Birmingham is woven into my heart. As an intercessor, I’ve learned that when you pray for someone or something regularly, especially if it’s a God-given prayer assignment, that person or thing become woven into your heart. I love this city. I have since I was a little girl. Now, as someone who prays regularly for Birmingham, I feel as if this city is becoming a part of me, and for some reason, the Lord wants me to understand its past in order to shape how I pray for its present and future.

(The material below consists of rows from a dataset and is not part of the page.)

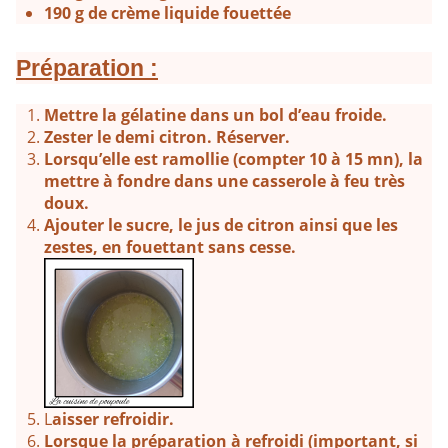
190 g de crème liquide fouettée
Préparation :
Mettre la gélatine dans un bol d’eau froide.
Zester le demi citron. Réserver.
Lorsqu’elle est ramollie (compter 10 à 15 mn), la
mettre à fondre dans une casserole à feu très
doux.
Ajouter le sucre, le jus de citron ainsi que les
zestes, en fouettant sans cesse.
L
aisser refroidir.
Lorsque la préparation à refroidi (important, si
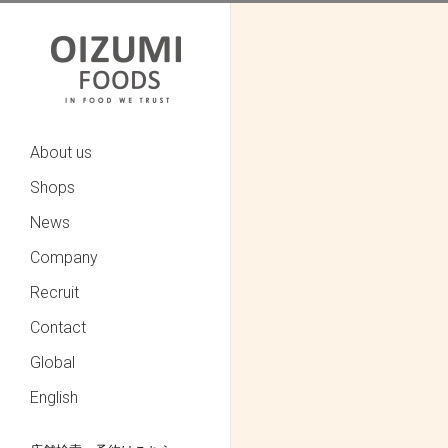
About us
Shops
News
Company
Recruit
Contact
Global
English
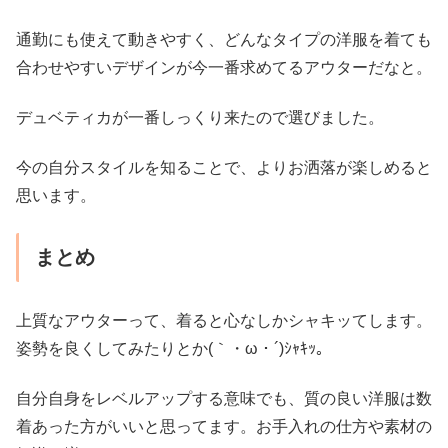
通勤にも使えて動きやすく、どんなタイプの洋服を着ても
合わせやすいデザインが今一番求めてるアウターだなと。
デュベティカが一番しっくり来たので選びました。
今の自分スタイルを知ることで、よりお洒落が楽しめると
思います。
まとめ
上質なアウターって、着ると心なしかシャキッてします。
姿勢を良くしてみたりとか(｀・ω・´)ｼｬｷｯ。
自分自身をレベルアップする意味でも、質の良い洋服は数
着あった方がいいと思ってます。お手入れの仕方や素材の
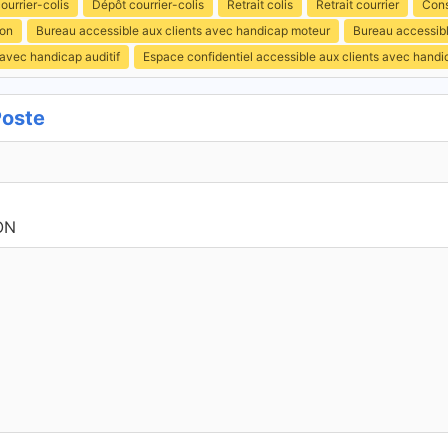
ourrier-colis
Dépôt courrier-colis
Retrait colis
Retrait courrier
Cons
ion
Bureau accessible aux clients avec handicap moteur
Bureau accessibl
 avec handicap auditif
Espace confidentiel accessible aux clients avec hand
Poste
ON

I’ll never forget the first time I connected with the well-known and terrible past. I was on stranger to it. You can’t grow up in the metro-B’ham area and not hear about its dark past. But it was just historical facts I heard about, and knew people had strong feelings about those events and mindsets. Until the day our church had a prayer summit that started in Kelly Ingram Park, which is across the street from the 16th Street Baptist Church and the Civil Rights’ Museum. As we walked from statue to statue, depicting scenes from the marches and demonstrations, my heart was convicted and broken. I wept and prayed, and left there changed. Not just more aware, but something more. The past was no longer just a historical fact for me; it was now a part of my reality.
Today, I had another one of those moments. My 3 children and I went to the Children’s Theater to see a play called, “The Watsons go to Birmingham”. It’s about an African-American family from Flint, Michigan, who happen to be visiting family in Birmingham when the 16th Street Baptist Church bombing happened.

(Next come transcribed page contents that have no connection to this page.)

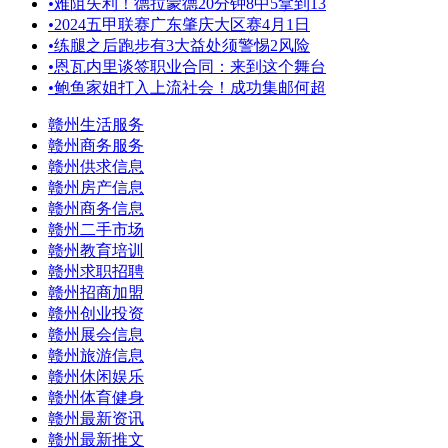
•
难阻失利！德拉蒙德20分钟8中5拿到13
•
2024五甲联赛广东肇庆大区赛4月1日
•
练腿之后跑步有3大益处须警惕2风险
•
恩瓦内里谈签职业合同：来到这个舞台
•
鲍鱼家姐打入上流社会！成功集邮何超
赣州生活服务
赣州商务服务
赣州供求信息
赣州房产信息
赣州商务信息
赣州二手市场
赣州教育培训
赣州求职招聘
赣州招商加盟
赣州创业投资
赣州展会信息
赣州旅游信息
赣州休闲娱乐
赣州体育健身
赣州最新资讯
赣州最新推文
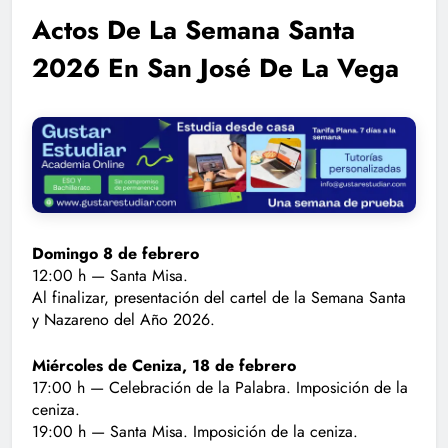
Actos De La Semana Santa
2026 En San José De La Vega
Domingo 8 de febrero
12:00 h — Santa Misa.
Al finalizar, presentación del cartel de la Semana Santa
y Nazareno del Año 2026.
Miércoles de Ceniza, 18 de febrero
17:00 h — Celebración de la Palabra. Imposición de la
ceniza.
19:00 h — Santa Misa. Imposición de la ceniza.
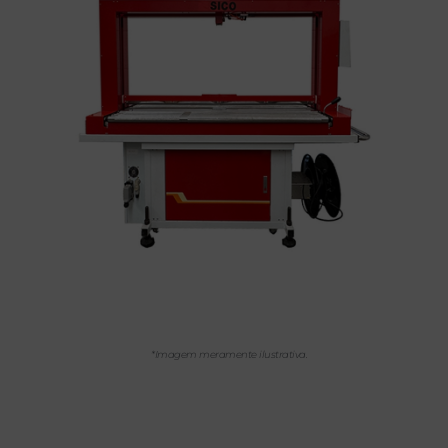
*Imagem meramente ilustrativa.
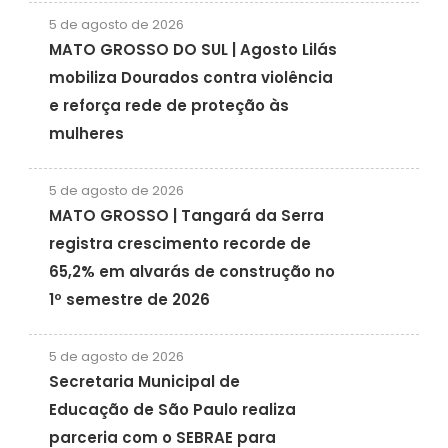
5 de agosto de 2026
MATO GROSSO DO SUL | Agosto Lilás
mobiliza Dourados contra violência
e reforça rede de proteção às
mulheres
5 de agosto de 2026
MATO GROSSO | Tangará da Serra
registra crescimento recorde de
65,2% em alvarás de construção no
1º semestre de 2026
5 de agosto de 2026
Secretaria Municipal de
Educação de São Paulo realiza
parceria com o SEBRAE para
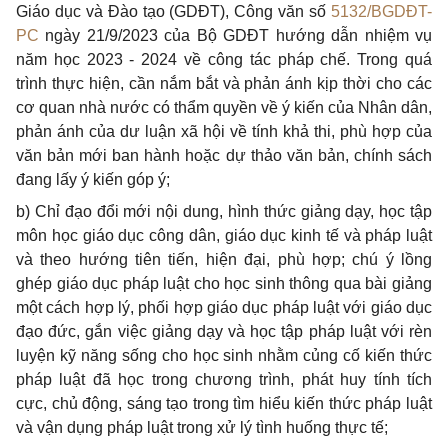
Giáo dục và Đào tạo (GDĐT), Công văn số
5132/BGDĐT-
PC
ngày 21/9/2023 của Bộ GDĐT hướng dẫn nhiệm vụ
năm học 2023 - 2024 về công tác pháp chế. Trong quá
trình thực hiện, cần nắm bắt và phản ánh kịp thời cho các
cơ quan nhà nước có thẩm quyền về ý kiến của Nhân dân,
phản ánh của dư luận xã hội về tính khả thi, phù hợp của
văn bản mới ban hành hoặc dự thảo văn bản, chính sách
đang lấy ý kiến góp ý;
b) Chỉ đạo đổi mới nội dung, hình thức giảng dạy, học tập
môn học giáo dục công dân, giáo dục kinh tế và pháp luật
và theo hướng tiên tiến, hiện đại, phù hợp; chú ý lồng
ghép giáo dục pháp luật cho học sinh thông qua bài giảng
một cách hợp lý, phối hợp giáo dục pháp luật với giáo dục
đạo đức, gắn việc giảng dạy và học tập pháp luật với rèn
luyện kỹ năng sống cho học sinh nhằm củng cố kiến thức
pháp luật đã học trong chương trình, phát huy tính tích
cực, chủ động, sáng tạo trong tìm hiểu kiến thức pháp luật
và vận dụng pháp luật trong xử lý tình huống thực tế;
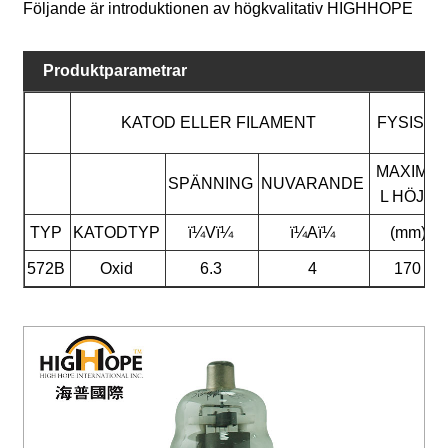
Följande är introduktionen av högkvalitativ HIGHHOPE
Produktparametrar
KATOD ELLER FILAMENT
FYSISK 
MAXIMA
SPÄNNING
NUVARANDE
L HÖJD
TYP
KATODTYP
ï¼Vï¼
ï¼Aï¼
(mm)
572B
Oxid
6.3
4
170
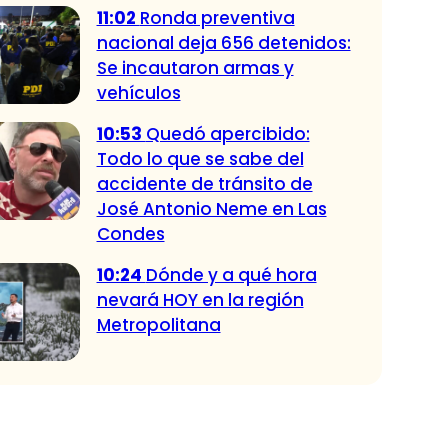
11:02
Ronda preventiva
nacional deja 656 detenidos:
Se incautaron armas y
vehículos
10:53
Quedó apercibido:
Todo lo que se sabe del
accidente de tránsito de
José Antonio Neme en Las
Condes
10:24
Dónde y a qué hora
nevará HOY en la región
Metropolitana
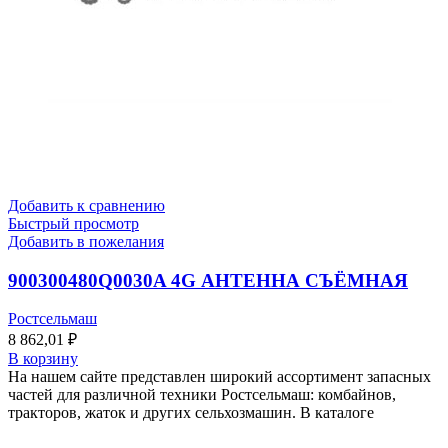
Добавить к сравнению
Быстрый просмотр
Добавить в пожелания
900300480Q0030A 4G АНТЕННА СЪЁМНАЯ
Ростсельмаш
8 862,01
₽
В корзину
На нашем сайте представлен широкий ассортимент запасных
частей для различной техники Ростсельмаш: комбайнов,
тракторов, жаток и других сельхозмашин. В каталоге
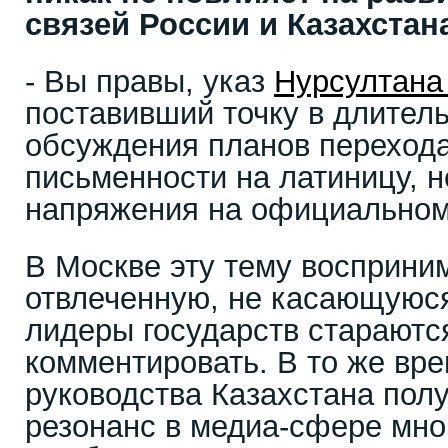
связей России и Казахстан
- Вы правы, указ
Нурсултана
поставивший точку в длител
обсуждения планов перехода
письменности на латиницу, 
напряжения на официальном 
В Москве эту тему восприни
отвлеченную, не касающуюся
лидеры государств стараютс
комментировать. В то же вр
руководства Казахстана пол
резонанс в медиа-сфере мног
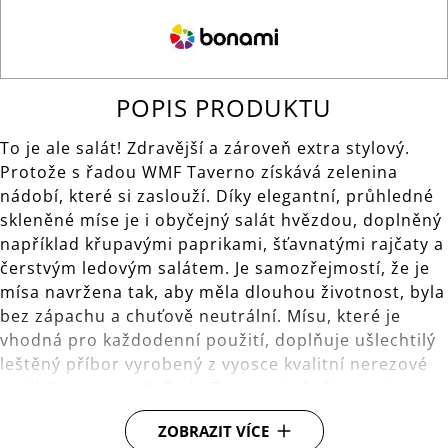
POPIS PRODUKTU
To je ale salát! Zdravější a zároveň extra stylový.
Protože s řadou WMF Taverno získává zelenina
nádobí, které si zaslouží. Díky elegantní, průhledné
skleněné míse je i obyčejný salát hvězdou, doplněný
například křupavými paprikami, šťavnatými rajčaty a
čerstvým ledovým salátem. Je samozřejmostí, že je
mísa navržena tak, aby měla dlouhou životnost, byla
bez zápachu a chuťově neutrální. Mísu, které je
vhodná pro každodenní použití, doplňuje ušlechtilý
leštěný příbor vyrobený z vyosce kvalitní nerezové
oceli Cromargan®. Sada Taverno je k dispozici ve
dvou různých velikostech a svým nadčasovým
ZOBRAZIT VÍCE
designem dokonale doplňuje kuchyňské vybavení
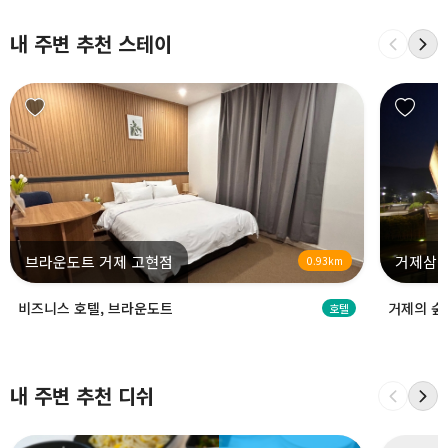
내 주변 추천 스테이
브라운도트 거제 고현점
거제삼
0.93km
비즈니스 호텔, 브라운도트
거제의 숲
호텔
내 주변 추천 디쉬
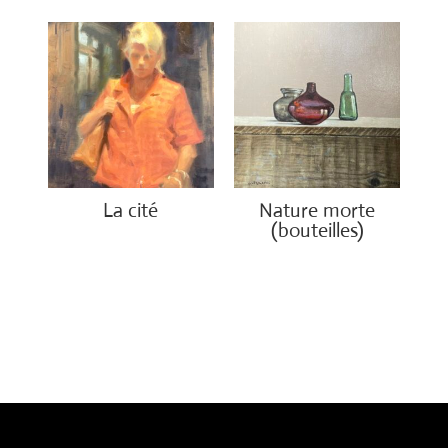
La cité
Nature morte
(bouteilles)
€
2,450.00
€
850.00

When it got to that part, I started getting emotional. In one scene, they bring out four little girls’ dresses and lay them one by one in the outstretched arms of one of the characters. I could not stop crying, and had to fight to keep from sobbing out loud. Of course it was somber and moving, but it got to me on a much deeper level.
Live theatrical performances always move me. I love a good play or musical more than any other form of entertainment, I think. But again, this was different. It wasn’t because of a superb performance or a strong message. Because it was for a theater full of children, they watered it down so that the issue of racism was almost missed, besides a short conversation between two of the characters after the bombing scene. And it ended so oddly that it took me a moment to realize it was the closing scene.
I’ve been trying all day to define what got to me so profoundly. Maybe a part of it is that just like those statues at Kelly Ingram Park made historical facts become a reality to me, seeing those 4 dresses in the play made the murder of those little girls a reality to me. I identified with the loss, the tragedy and trauma, the shock and the outrage of that violent act like never before. Once again, I find myself forever impacted and changed in some way, and I’m not quite sure what to do with it, yet.